The United States is now in the middle of its first government shutdown since 2018. Nearly 24 hours have passed since federal agencies began suspending operations after funding lapsed, putting hundreds of thousands of government workers on furlough and disrupting essential services. With the Senate out of session for the Jewish holiday of Yom Kippur, lawmakers are not expected to vote on reopening the government until at least Friday. That means the shutdown is almost certain to stretch on for several days.
While the political fight is playing out in Washington, the consequences are being felt globally, including in India. The US Embassy in New Delhi has already announced that its social media account on X will “not be updated regularly” due to the shutdown. “Because of the lapse in appropriations, this X account will not be updated regularly until full operations resume, with the exception of urgent safety and security information,” the embassy said. A similar message was posted by the US Embassy in Sri Lanka.
For now, the embassy has clarified that passport and visa services will continue “as the situation warrants.” But the shutdown still creates significant uncertainties for Indians seeking to travel, work, or study in the United States.
Visa processing is expected to see delays in several areas. The US Citizenship and Immigration Services (USCIS), which runs on filing fees rather than congressional appropriations, will remain operational. This means green card, work permit, and naturalisation applications should move forward. However, the Department of Labor’s Office of Foreign Labor Certification, which processes labour condition applications (LCAs) for H-1B visas, is offline.
Immigration attorney Nicole Gunara explained the immediate impact: “What this means is that no one can get a new H-1B, transfer employers, or change status to H-1B unless they already got the LCA certified and downloaded before today. Anyone who doesn’t have a certified LCA will have to wait for the government to reopen to have their H-1B processes continued.”
Silicon Valley lawyer Sophie Alcorn noted that the disruption will fall hardest on new applicants. “The shutdown creates a mixed bag of consequences, hitting new applications the hardest while largely sparing those already in process. For the Indian diaspora, who represent a huge portion of H-1B and employment-based green card applicants, the biggest immediate impact comes from the department of labour,” she told Hindustan Times.

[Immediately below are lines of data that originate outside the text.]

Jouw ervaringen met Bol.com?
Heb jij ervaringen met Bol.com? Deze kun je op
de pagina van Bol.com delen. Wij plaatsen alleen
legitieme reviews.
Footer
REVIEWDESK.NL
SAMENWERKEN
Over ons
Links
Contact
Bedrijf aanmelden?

Other immigration-linked services will also be affected. The E-Verify programme, used by US businesses to confirm employees’ work eligibility, has gone offline. Employers will have to rely on manual verification, which could slow hiring. Immigration courts are another weak point. While hearings for detained migrants will continue, cases for non-detained individuals are likely to be suspended. During the 2019 shutdown, nearly 94,000 cases were postponed. With more than 3.4 million cases already pending, delays this time could be even more severe.
There is no clarity on how long the shutdown will last. President Donald Trump has previously presided over the longest one in US history, a 35-day standoff in 2018–19. Each passing day now adds to the uncertainty. As Max Stier, president of the Partnership for Public Service, told AFP, “The damage of a shutdown is often more insidious. It interrupts the longer-term investments that are necessary to make our government run over time.”